Connections to 200 Years of the Present. he Kunstverein and the Fictions of Sovereignty, Freedom and Nation
CONSTELLATION 1
March 22 - May 4, 2025
With works and editions by:
Daniel García Andújar, Ricardo Basbaum, Daniel Chodowiecki, Stan Douglas, Luise Duttenhofer, Till Gathmann, HAP Grieshaber, Christoph Irrgang, Vika Kirchenbauer, Ferdinand Kriwet, Muntadas, Suntag NOH, Anna Oppermann, Dan Perjovschi and many more
2027 marks the 200th anniversary of the founding of the Württembergischer Kunstverein (WKV).
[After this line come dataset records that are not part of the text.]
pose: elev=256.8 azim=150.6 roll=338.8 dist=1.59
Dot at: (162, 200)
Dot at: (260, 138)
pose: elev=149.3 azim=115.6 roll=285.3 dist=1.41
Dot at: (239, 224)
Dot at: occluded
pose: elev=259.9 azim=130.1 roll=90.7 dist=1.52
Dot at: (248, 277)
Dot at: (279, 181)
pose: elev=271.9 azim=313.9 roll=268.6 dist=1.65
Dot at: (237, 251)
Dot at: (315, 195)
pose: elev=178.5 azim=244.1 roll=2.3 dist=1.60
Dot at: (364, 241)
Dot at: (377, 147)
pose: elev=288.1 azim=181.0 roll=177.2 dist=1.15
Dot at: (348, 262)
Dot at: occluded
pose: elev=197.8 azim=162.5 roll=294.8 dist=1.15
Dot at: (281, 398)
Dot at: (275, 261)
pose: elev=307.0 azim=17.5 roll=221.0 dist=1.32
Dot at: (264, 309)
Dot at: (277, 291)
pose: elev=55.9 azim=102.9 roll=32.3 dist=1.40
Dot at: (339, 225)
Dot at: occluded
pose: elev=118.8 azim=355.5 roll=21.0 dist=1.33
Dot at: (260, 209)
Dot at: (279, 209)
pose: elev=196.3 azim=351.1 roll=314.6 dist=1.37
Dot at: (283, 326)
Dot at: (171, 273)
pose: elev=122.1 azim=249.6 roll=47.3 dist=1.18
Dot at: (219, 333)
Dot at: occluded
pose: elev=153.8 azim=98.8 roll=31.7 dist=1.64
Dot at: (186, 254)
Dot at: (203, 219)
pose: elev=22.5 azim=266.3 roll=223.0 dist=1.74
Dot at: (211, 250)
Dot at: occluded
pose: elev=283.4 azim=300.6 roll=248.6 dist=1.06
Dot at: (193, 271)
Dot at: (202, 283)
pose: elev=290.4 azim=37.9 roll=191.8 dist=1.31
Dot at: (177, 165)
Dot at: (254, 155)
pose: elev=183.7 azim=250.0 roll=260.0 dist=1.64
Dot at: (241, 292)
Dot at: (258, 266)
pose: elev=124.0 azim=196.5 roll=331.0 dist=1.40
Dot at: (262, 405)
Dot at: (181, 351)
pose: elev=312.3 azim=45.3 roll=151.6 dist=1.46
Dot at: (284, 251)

In the run-up to the bicentenary, the WKV is undertaking a two-year open process to examine three central ideas that are closely interwoven with the founding of German Kunstvereine (art associations) at the beginning of the nineteenth century from a contemporary perspective: the constitution of the (white, male) citizen as sovereign; the freedom of art; and nation building. The local particularities and concrete developments of the WKV will be considered in terms of their global entanglements. Linear time concepts will be questioned.
A series of exhibitions is planned that reflects within four constellations possible connections between past, present, and future. All four constellations are open arrangements between exhibition, archive and workshop. They are essentially characterized by viewing, searching, questioning, gaps, the unexpected, the preliminary and new questions.
The starting point of the first constellation is an initial selection of clusters of people, topics and questions with which the WKV opens its research trip. Founding members such as the merchant, bank director and self-proclaimed art dilettante Gottlob Heinrich Rapp, the publisher Johann Friedrich Cotta (also known as the “Bonaparte of the book trade”) and the lawyer August Friedrich Köstlin (Ulrike Meinhof's great-great-great-uncle) are examined. They stand for the newly emerging type of self-confident, educated and propertied citizen who climbed the social ladder by trading, holding political office and engaging in art and culture: a type that the artist Luise Duttenhofer ironically comments on in her papercuts.
At that time, artists were emancipating themselves from courtly patrons, although the new freedom of art was immediately accompanied by its restriction through censorship and its dependence on new groups of buyers. The function of the first Kunstvereine was to mediate between art, artists, and an art audience and art market that was only just emerging. A lottery system was central to this: members acquired shares, which were used to buy works by “patriotic” artists, and these were distributed among the members by lot.
Another focus of this first constellation concerns the question of the entanglements and continuities between colonialism, nationalism/national socialism and modernity –and how these are also reflected in the positions and protagonists of the WKV.
Alongside this critical look at the history of the WKV, the exhibition also highlights moments and attitudes of resistance. In their long history, Kunstvereine have been able to establish themselves as spaces for art much more strongly than municipal or state institutions: a role and responsibility that needs to be explored and negotiated again and again.